═══ Record excerpts
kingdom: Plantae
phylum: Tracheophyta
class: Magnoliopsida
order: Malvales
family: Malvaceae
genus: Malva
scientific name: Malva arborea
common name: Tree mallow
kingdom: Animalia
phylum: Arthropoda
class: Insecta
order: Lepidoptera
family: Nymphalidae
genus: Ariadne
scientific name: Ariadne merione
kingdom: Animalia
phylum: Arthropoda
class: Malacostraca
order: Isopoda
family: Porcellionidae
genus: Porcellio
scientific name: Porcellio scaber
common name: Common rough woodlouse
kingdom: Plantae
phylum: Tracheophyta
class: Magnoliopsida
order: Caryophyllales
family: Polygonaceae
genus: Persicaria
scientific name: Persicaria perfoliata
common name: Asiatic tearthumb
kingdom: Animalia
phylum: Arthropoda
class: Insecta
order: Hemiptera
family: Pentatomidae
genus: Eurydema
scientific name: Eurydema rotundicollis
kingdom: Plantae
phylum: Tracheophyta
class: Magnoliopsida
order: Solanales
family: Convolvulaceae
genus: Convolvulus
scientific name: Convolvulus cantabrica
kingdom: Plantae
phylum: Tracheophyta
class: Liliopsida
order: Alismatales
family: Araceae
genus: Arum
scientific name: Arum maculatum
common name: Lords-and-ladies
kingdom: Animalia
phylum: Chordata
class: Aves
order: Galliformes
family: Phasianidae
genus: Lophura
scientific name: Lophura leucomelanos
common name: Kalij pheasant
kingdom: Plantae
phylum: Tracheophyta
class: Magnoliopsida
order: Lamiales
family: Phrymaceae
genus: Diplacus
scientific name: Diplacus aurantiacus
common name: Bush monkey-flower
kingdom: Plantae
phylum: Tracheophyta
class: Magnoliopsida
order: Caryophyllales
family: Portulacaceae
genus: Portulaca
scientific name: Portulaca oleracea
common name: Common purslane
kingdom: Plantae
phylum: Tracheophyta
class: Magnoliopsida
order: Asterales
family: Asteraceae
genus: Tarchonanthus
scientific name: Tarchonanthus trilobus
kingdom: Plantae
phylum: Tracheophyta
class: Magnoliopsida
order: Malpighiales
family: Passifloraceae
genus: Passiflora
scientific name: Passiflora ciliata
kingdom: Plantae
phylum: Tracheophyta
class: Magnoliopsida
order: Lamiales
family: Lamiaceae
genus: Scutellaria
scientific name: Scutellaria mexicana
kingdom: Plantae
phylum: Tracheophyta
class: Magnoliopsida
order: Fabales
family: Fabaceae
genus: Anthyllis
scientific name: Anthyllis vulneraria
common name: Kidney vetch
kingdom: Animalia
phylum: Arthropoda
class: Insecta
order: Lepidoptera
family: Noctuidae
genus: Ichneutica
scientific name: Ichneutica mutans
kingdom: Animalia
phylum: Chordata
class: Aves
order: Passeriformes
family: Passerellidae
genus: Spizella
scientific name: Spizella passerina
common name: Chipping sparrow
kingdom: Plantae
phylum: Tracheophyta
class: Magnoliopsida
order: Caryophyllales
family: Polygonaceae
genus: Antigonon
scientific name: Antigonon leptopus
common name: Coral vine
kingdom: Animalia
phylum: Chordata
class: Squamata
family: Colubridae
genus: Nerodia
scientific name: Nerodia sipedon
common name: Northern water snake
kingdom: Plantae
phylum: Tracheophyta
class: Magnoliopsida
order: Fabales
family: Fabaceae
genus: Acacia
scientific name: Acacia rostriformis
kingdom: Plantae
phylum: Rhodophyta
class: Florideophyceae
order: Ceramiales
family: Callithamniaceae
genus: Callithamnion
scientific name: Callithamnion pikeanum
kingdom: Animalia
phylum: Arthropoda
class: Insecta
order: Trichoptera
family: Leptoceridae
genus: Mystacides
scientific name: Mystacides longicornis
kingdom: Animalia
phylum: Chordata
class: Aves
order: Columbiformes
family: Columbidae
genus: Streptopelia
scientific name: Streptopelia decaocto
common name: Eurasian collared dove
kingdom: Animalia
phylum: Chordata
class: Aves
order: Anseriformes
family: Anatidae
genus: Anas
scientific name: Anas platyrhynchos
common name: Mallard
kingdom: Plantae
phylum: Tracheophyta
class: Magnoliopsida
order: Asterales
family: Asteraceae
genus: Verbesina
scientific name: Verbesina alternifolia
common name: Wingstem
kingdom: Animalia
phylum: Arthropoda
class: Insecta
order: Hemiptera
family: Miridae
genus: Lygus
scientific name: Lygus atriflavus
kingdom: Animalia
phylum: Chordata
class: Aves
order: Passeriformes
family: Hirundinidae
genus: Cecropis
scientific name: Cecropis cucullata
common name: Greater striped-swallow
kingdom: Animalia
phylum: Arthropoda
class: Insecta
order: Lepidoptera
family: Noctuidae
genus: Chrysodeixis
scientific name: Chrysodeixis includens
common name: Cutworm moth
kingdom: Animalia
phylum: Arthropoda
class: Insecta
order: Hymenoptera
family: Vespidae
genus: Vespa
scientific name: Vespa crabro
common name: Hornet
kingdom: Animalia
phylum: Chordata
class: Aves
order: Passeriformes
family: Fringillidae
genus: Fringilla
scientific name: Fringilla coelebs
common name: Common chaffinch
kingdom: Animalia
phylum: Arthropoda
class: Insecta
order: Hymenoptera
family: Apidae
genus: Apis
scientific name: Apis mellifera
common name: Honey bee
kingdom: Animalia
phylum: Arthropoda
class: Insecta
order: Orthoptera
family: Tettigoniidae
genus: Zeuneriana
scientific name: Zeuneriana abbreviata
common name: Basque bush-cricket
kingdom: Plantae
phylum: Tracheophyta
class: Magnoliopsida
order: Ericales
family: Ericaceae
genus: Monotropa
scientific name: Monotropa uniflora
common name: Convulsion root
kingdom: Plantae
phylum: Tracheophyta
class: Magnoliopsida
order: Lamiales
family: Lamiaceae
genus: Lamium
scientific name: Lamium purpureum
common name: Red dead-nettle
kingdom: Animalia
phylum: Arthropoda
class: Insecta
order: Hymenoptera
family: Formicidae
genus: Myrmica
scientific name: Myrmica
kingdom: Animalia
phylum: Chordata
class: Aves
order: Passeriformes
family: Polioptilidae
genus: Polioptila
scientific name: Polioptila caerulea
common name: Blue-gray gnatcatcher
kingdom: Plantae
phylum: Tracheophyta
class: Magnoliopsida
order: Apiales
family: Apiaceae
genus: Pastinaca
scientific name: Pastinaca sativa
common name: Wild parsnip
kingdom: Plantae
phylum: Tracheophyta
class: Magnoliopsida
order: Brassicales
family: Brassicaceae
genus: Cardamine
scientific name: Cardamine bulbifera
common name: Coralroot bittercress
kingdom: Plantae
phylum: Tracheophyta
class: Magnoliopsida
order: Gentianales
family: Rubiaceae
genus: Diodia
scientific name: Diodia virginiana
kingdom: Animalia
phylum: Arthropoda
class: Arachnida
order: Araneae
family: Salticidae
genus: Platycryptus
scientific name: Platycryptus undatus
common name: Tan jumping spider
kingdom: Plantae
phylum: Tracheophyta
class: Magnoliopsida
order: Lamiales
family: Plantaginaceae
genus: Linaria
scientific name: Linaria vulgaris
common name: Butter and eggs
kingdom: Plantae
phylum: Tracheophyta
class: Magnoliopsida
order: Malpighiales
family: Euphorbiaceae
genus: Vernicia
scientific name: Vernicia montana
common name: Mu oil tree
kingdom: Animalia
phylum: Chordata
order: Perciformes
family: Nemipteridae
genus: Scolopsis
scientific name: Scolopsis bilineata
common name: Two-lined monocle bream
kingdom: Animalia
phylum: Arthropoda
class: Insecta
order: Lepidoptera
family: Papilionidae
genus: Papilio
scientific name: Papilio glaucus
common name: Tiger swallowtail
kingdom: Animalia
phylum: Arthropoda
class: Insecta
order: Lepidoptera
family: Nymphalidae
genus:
══════
Please write out only the lines of the records starting at the one containing "family: Colubridae" and ending at the one containing "scientific name: Streptopelia decaocto", substituting "binomial name" for "scientific name" and changing nothing else.

family: Colubridae
genus: Nerodia
binomial name: Nerodia sipedon
common name: Northern water snake
kingdom: Plantae
phylum: Tracheophyta
class: Magnoliopsida
order: Fabales
family: Fabaceae
genus: Acacia
binomial name: Acacia rostriformis
kingdom: Plantae
phylum: Rhodophyta
class: Florideophyceae
order: Ceramiales
family: Callithamniaceae
genus: Callithamnion
binomial name: Callithamnion pikeanum
kingdom: Animalia
phylum: Arthropoda
class: Insecta
order: Trichoptera
family: Leptoceridae
genus: Mystacides
binomial name: Mystacides longicornis
kingdom: Animalia
phylum: Chordata
class: Aves
order: Columbiformes
family: Columbidae
genus: Streptopelia
binomial name: Streptopelia decaocto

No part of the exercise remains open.